→ **WHAT TO PRODUCE**
What lines of the material below include the string "TLSDYNIQKESTLHLVLR"? Copy all of them.

→ **SUPPLIED DATA**
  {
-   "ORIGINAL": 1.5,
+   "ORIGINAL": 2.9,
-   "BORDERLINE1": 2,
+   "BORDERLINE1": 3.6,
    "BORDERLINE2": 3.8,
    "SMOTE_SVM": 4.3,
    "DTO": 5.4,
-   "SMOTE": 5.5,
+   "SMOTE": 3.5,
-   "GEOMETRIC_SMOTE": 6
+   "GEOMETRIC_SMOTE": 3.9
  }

--

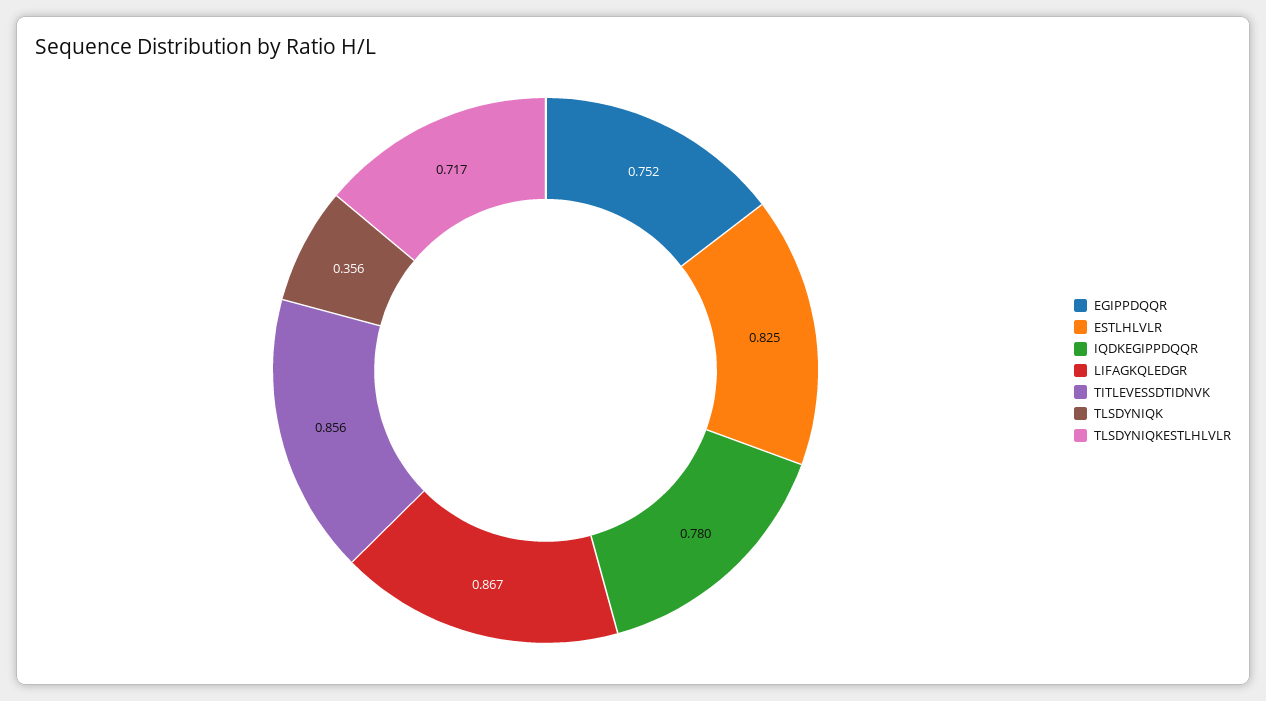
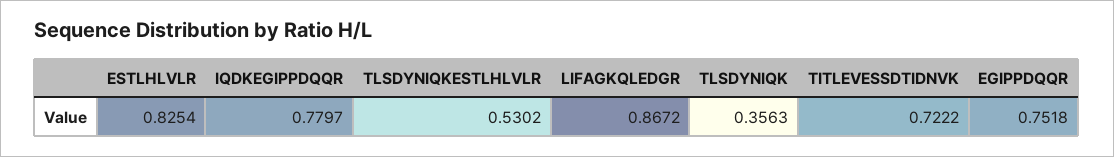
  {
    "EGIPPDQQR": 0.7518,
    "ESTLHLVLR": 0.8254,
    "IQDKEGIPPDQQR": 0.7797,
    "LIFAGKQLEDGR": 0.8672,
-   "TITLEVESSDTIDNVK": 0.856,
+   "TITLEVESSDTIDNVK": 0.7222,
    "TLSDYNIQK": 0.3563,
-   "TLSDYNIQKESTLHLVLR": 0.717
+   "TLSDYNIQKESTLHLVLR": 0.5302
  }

→ **RESULT OF THIS TASK**
-   "TLSDYNIQKESTLHLVLR": 0.717
+   "TLSDYNIQKESTLHLVLR": 0.5302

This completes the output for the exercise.